Его слова текли не прерываясь, сливаясь в единый поток веры и отчаяния. Он не изгонял демона. Он… благословлял битву. Благословлял ярость защитников. Он, миссионер, встал на сторону древней силы Эриу против новой, чуждой жестокости.

И что-то произошло.

Тень, что билась с молниеносным богом, вдруг стала плотнее, реальнее. Сияние Тора померкло, словно его затянула дымка. Молнии стали бить реже, с трудом пробиваясь сквозь сгустившийся мрак. Громовой рев бога смешался с яростью и… недоумением.

Морриган повернула голову. Ее кровавый взгляд на мгновение упал на Колумбана, на этого жалкого человека в разорванной рясе, вкладывающего всю свою душу в молитву против общего врага. В ее взгляде не было благодарности. Было… понимание. Признание выбора.

Она обернулась к Тору и издала крик. Крик торжества и конца.

— Уходи, кузнец! Твои молоты хороши для горнов, а не для моих полей!

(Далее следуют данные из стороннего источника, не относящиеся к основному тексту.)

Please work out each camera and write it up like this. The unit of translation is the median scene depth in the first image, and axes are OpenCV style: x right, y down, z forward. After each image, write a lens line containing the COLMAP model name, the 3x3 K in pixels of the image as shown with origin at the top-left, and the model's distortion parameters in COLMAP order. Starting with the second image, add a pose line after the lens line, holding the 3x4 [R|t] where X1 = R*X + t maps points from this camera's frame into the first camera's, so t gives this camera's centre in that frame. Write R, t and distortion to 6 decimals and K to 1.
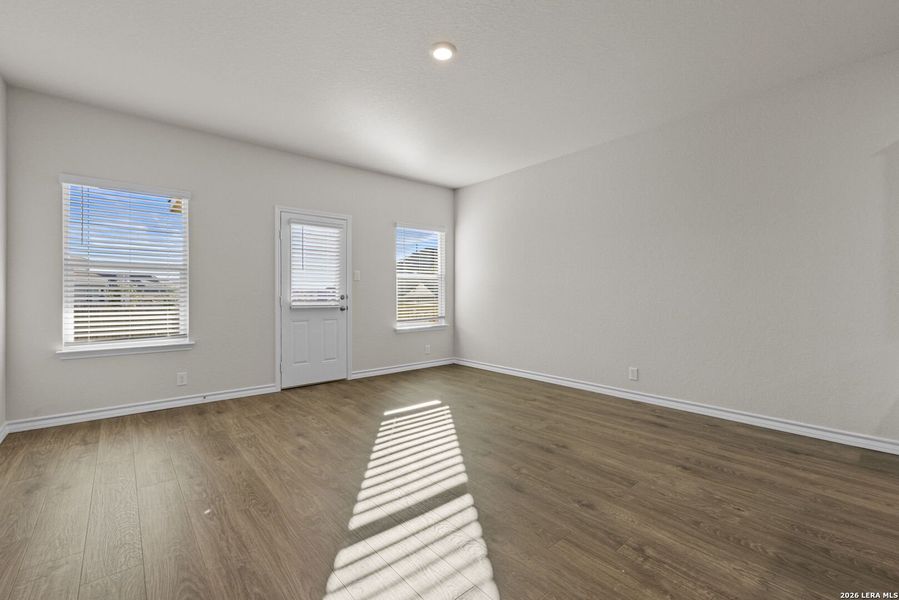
lens RADIAL K [[386.4, 0, 447.2], [0, 386.4, 297.0], [0, 0, 1]] dist [0.001011, 0.000159]
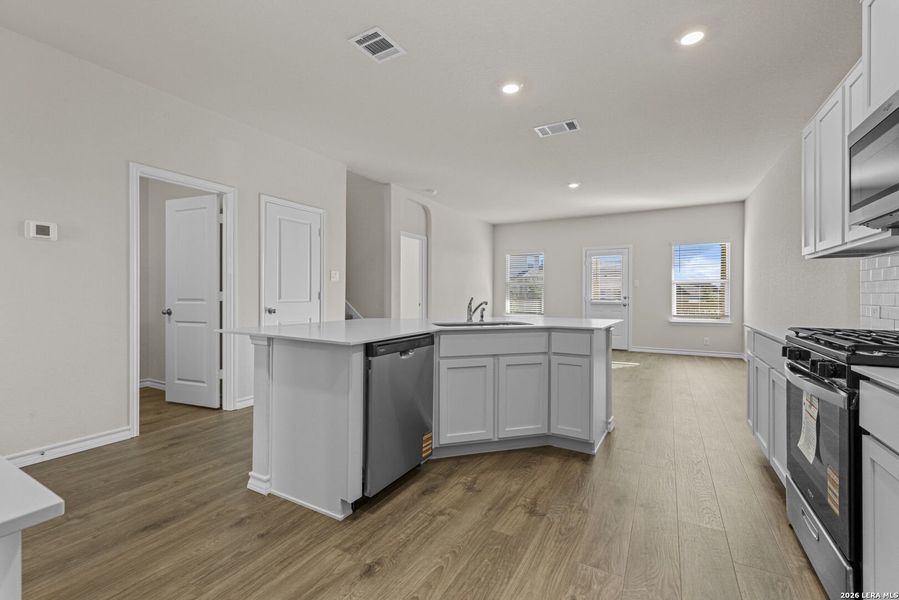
lens RADIAL K [[386.4, 0, 449.7], [0, 386.4, 296.3], [0, 0, 1]] dist [0.001011, 0.000159]
pose [[0.347329, 0.004146, -0.937734, 0.358624], [-0.010033, 0.999949, 0.000705, 0.000401], [0.937690, 0.009164, 0.347353, -0.082093]]
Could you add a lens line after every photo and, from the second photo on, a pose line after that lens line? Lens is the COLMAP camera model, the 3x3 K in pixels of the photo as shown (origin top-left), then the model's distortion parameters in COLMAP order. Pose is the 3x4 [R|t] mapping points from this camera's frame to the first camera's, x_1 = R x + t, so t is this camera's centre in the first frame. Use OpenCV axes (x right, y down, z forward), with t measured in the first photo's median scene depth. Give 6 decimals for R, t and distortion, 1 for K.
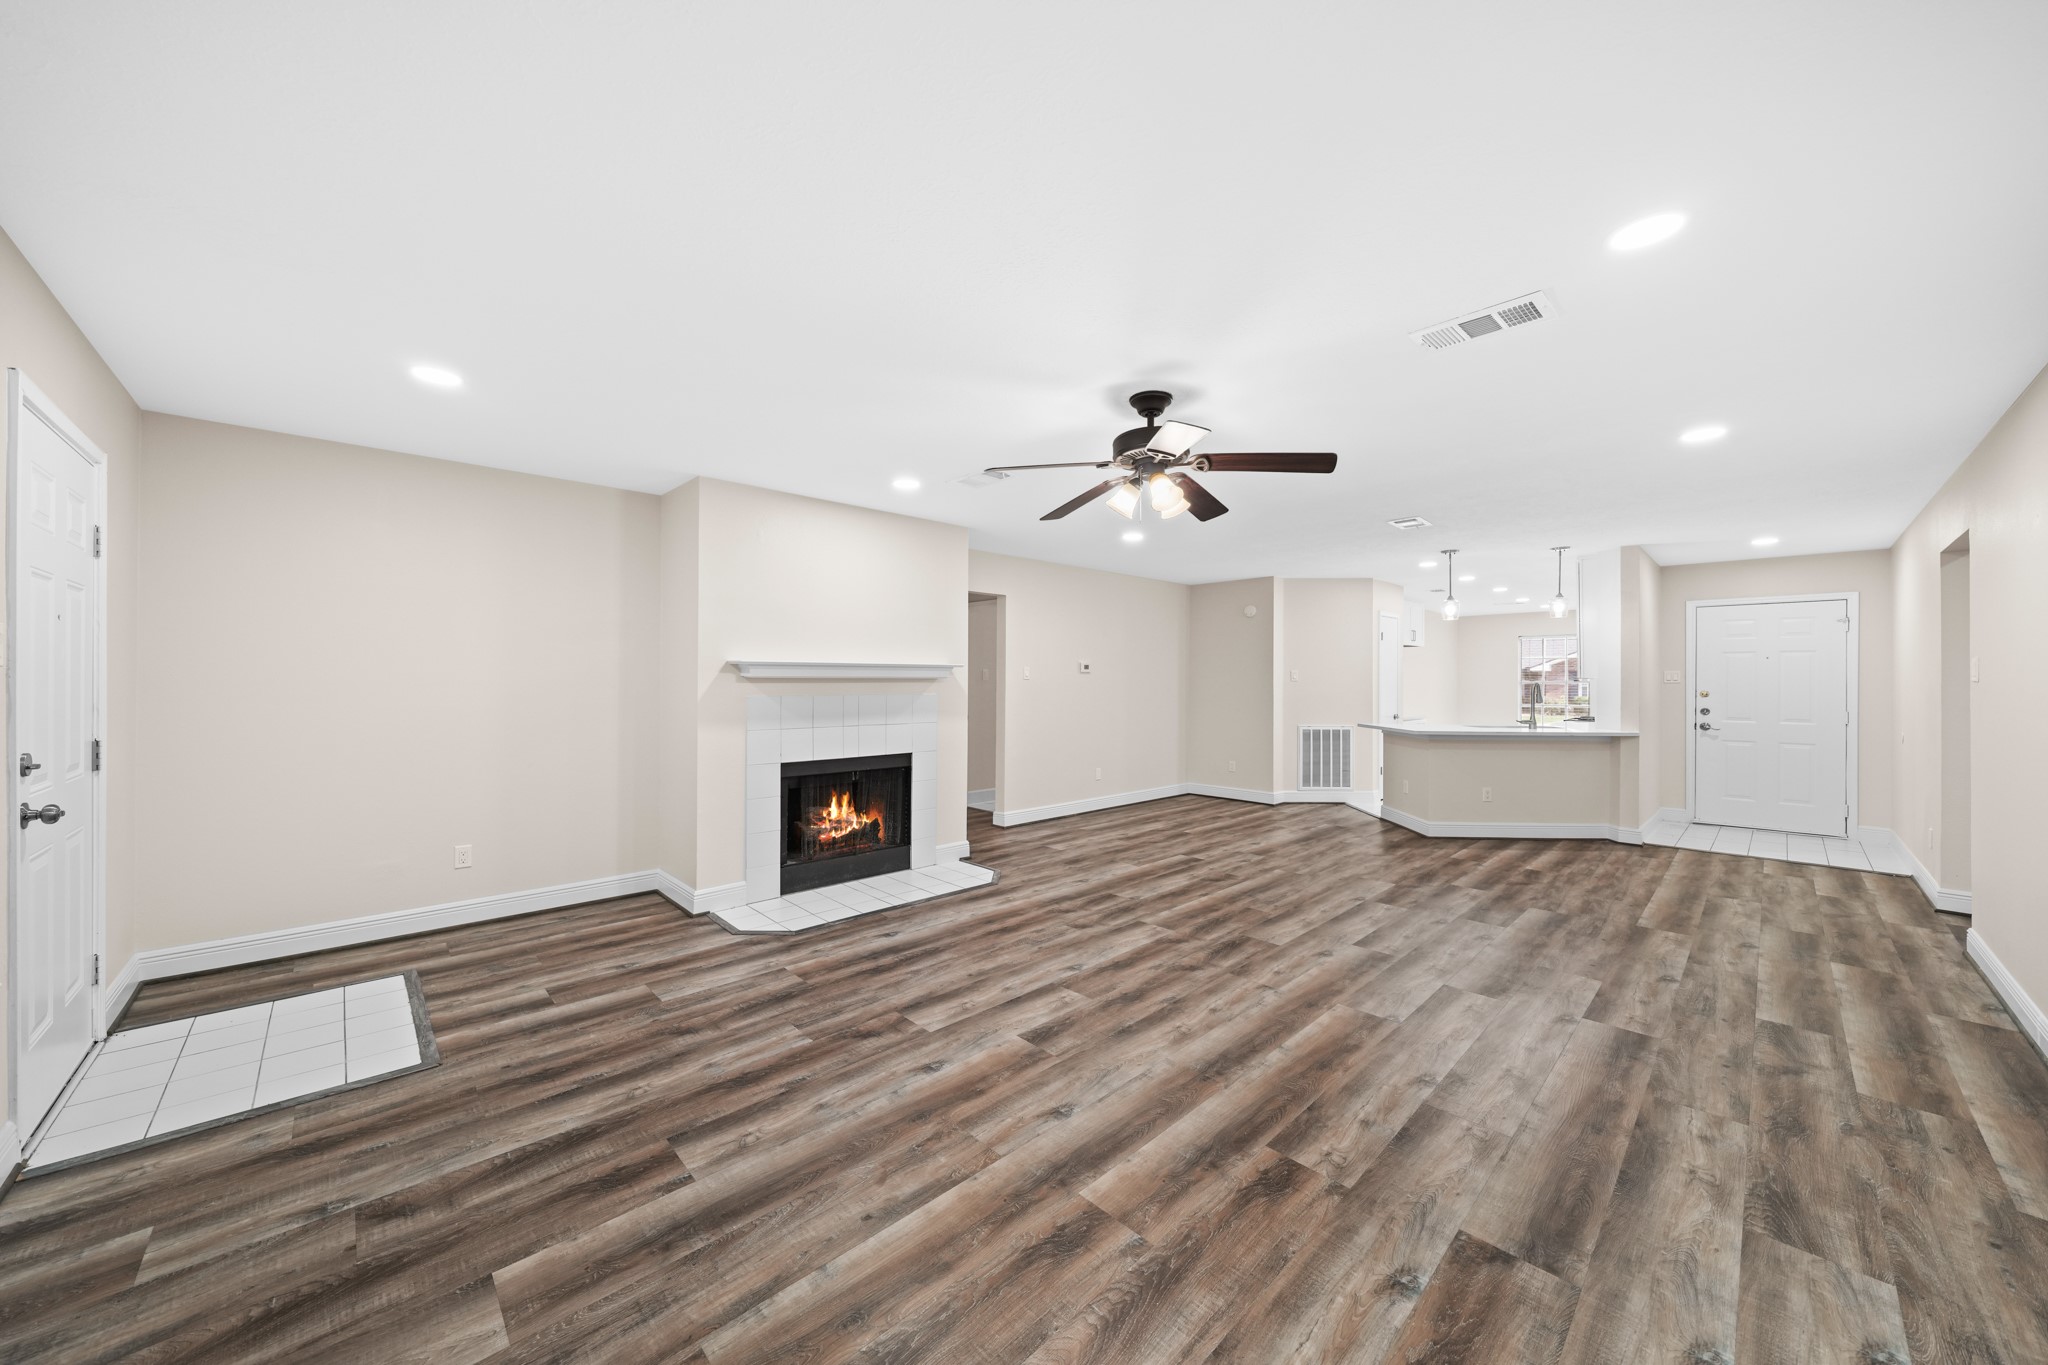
lens RADIAL K [[690.7, 0, 1018.1], [0, 690.7, 679.3], [0, 0, 1]] dist [0.009714, 0.000085]
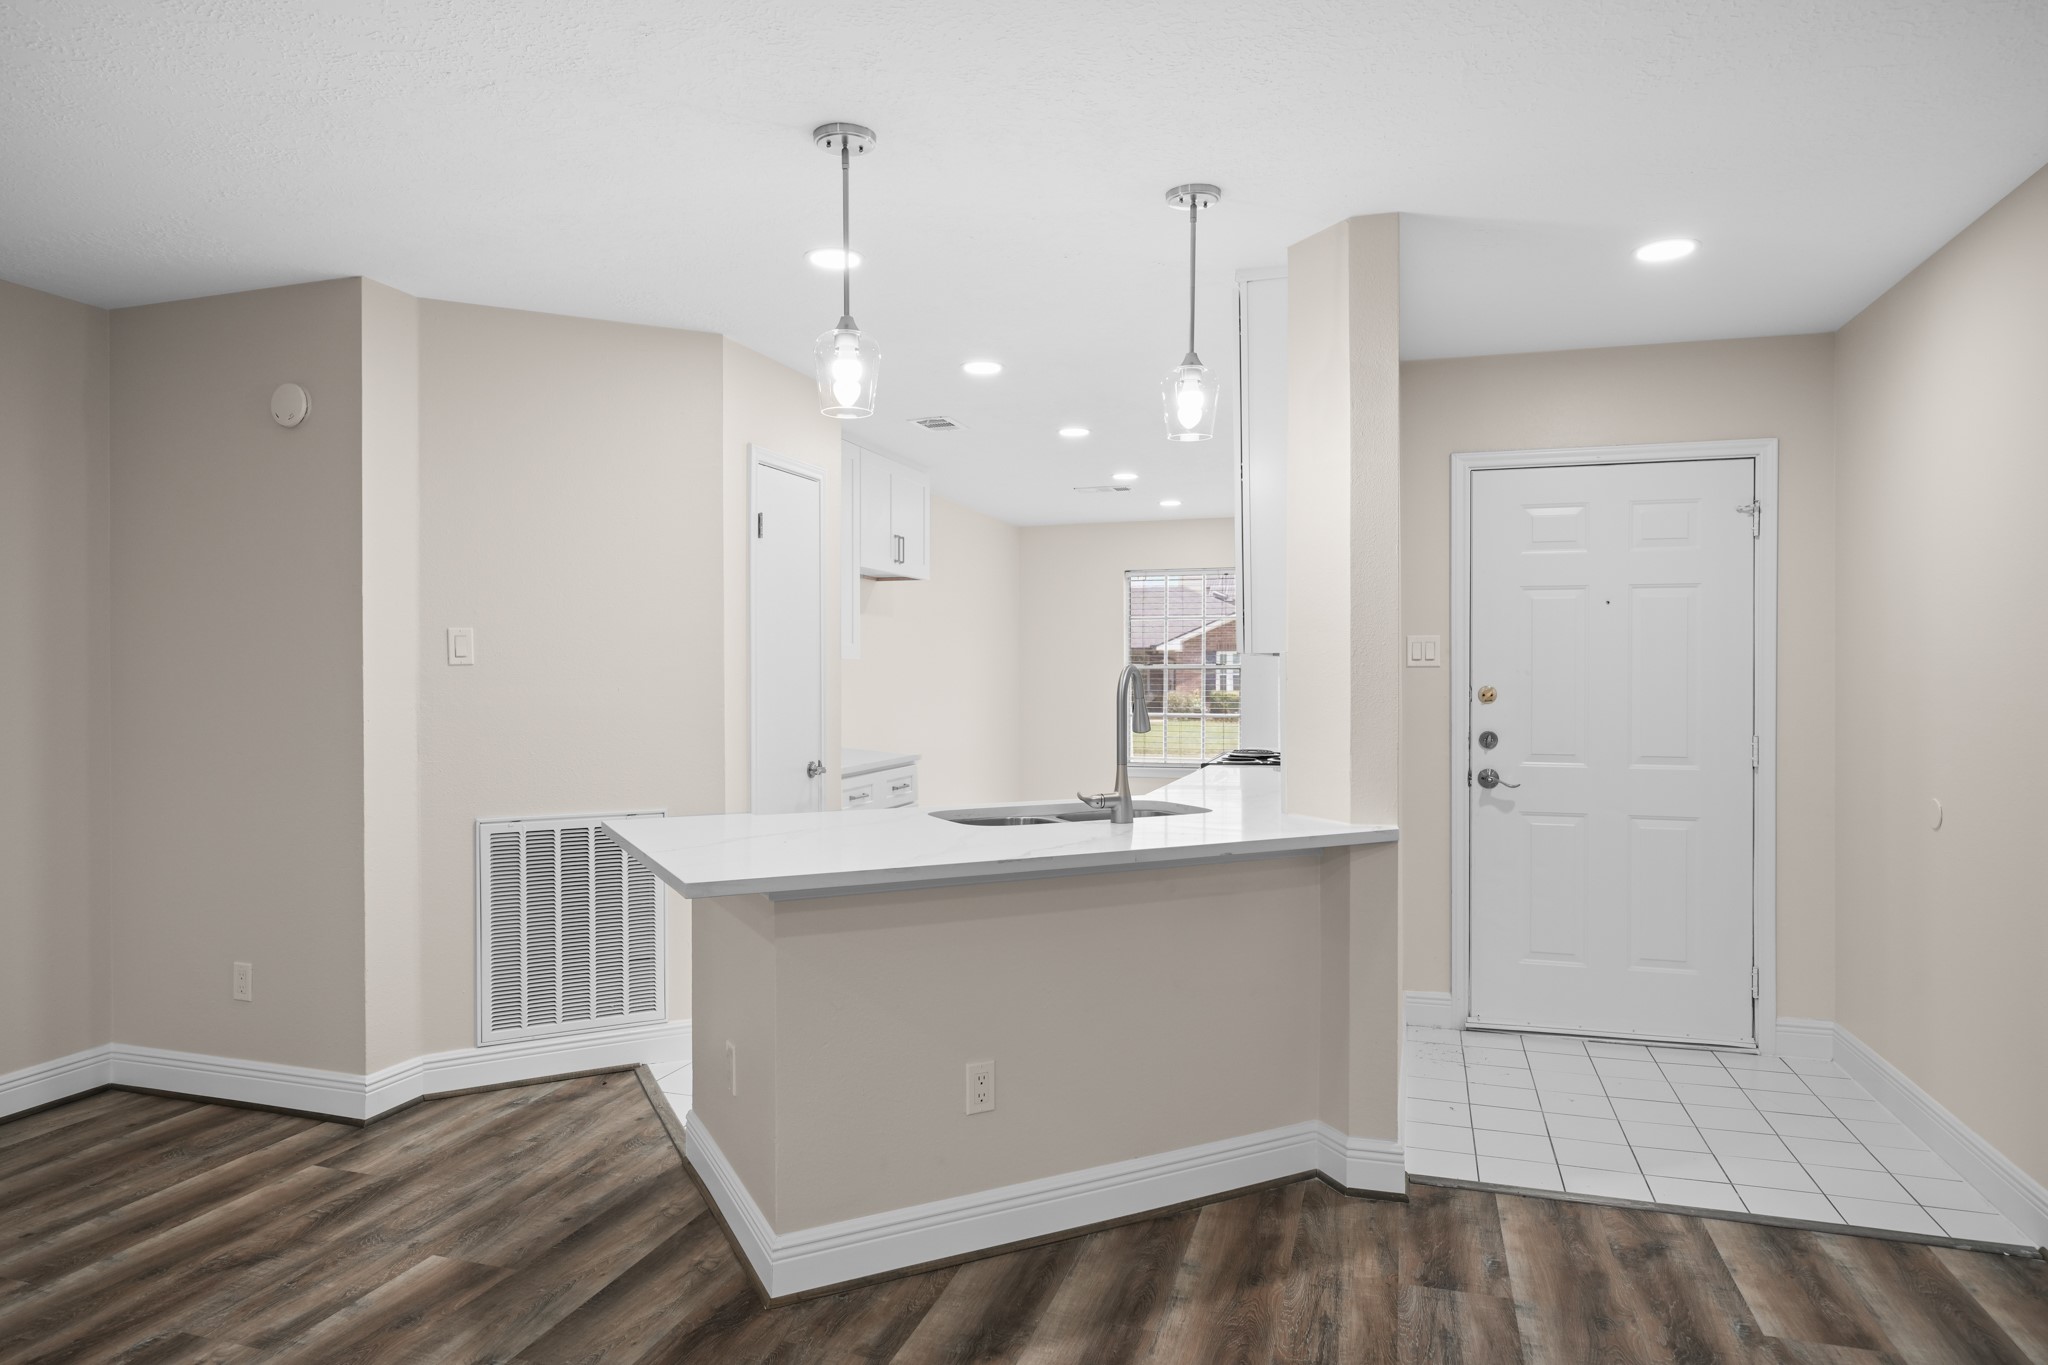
lens RADIAL K [[1184.2, 0, 1028.0], [0, 1184.2, 682.9], [0, 0, 1]] dist [0.001209, 0.000009]
pose [[0.866069, -0.009287, 0.499838, 0.393333], [0.002402, 0.999893, 0.014417, 0.003883], [-0.499918, -0.011285, 0.865999, 0.504721]]
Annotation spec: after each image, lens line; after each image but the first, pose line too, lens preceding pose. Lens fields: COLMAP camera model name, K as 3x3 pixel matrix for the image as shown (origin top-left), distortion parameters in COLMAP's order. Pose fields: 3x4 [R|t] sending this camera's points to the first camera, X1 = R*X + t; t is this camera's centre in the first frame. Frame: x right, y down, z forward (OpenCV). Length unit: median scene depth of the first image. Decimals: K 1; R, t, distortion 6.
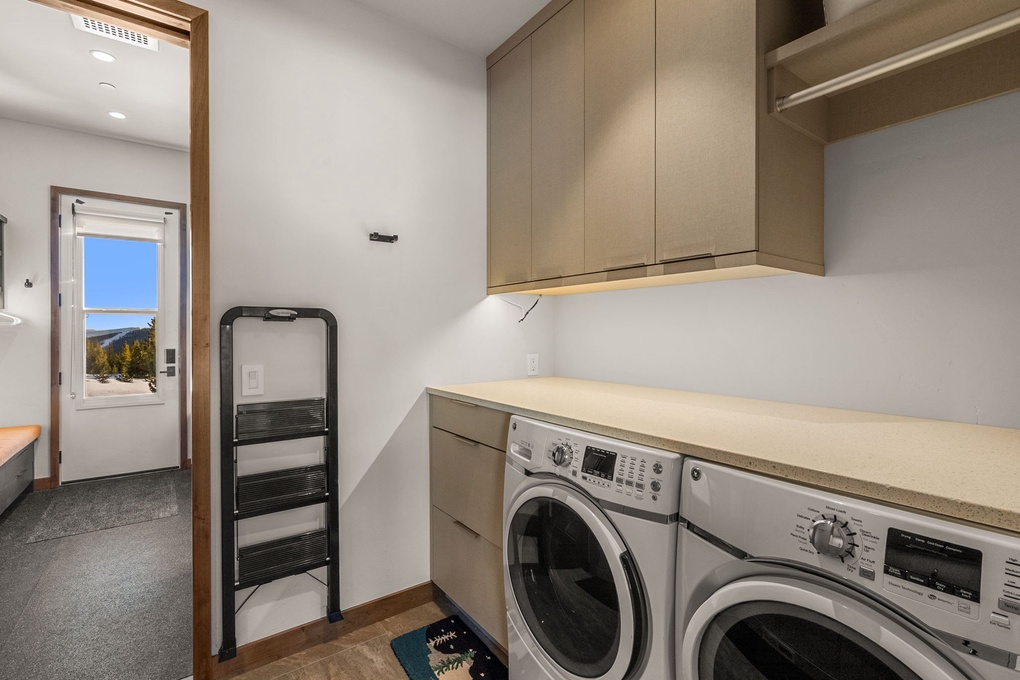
lens RADIAL K [[472.4, 0, 510.4], [0, 472.4, 337.5], [0, 0, 1]] dist [0.000870, 0.000144]
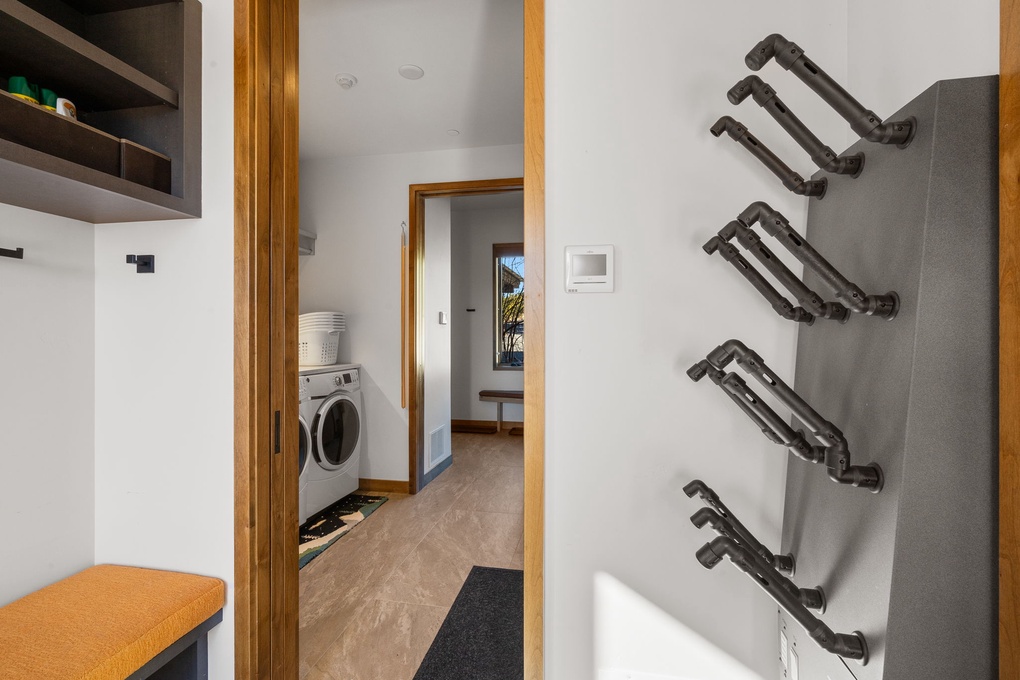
lens RADIAL K [[472.4, 0, 509.2], [0, 472.4, 338.0], [0, 0, 1]] dist [0.000870, 0.000144]
pose [[-0.687642, -0.004487, 0.726036, -3.609507], [0.003162, 0.999953, 0.009175, 0.008109], [-0.726043, 0.008605, -0.687595, 2.951721]]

Она махнула рукой. И туча, а с ней и гигантская фигура, стали таять, растворяться со звуком, похожим на шипение раскаленного металла, опущенного в воду. Явление бога было рассеяно. Вождь-берсерк, призывавший его, рухнул замертво.

Дух викингов был сломлен окончательно. Воины Эриу с победным ревом обрушились на них.

Колумбан замолк. Силы оставили его. Он лежал на земле, не в силах пошевелиться, глядя в багровеющее небо. Он не чувствовал ни благодати, ни утешения. Лишь пустоту и ледяной ужас от содеянного. Он призвал силу тьмы против силы тьмы. Он впал в ересь страшнее любой, какую он когда-либо преследовал.

Шаги приблизились к нему. Он не стал поднимать голову. Он знал, кто это.

Она остановилась рядом. Он чувствовал ее холодное присутствие.

— Наконец-то ты перестал читать сказки, мальчик, — прошелестел знакомый голос, полный древней насмешки. — И решил посмотреть на настоящий мир.

Он не ответил. Не мог.

— Твои слова были… метки, — сказала она, и в ее голосе прозвучало нечто, почти похожее на уважение. — Они ударили в нужную сторону.

Она сделала шаг, и еще один, и стала растворяться в сгущающихся сумерках, оставив его одного на холме.

Он лежал и смотрел, как вороны спускаются на поле боя. Он не молился больше. Он просто смотрел. Его вера лежала в руинах, но он был жив. Спасен силой, которую сам же и призвал. И он понимал, что отныне его путь будет иным. И куда он ведет — не ведал ни он, ни его Бог.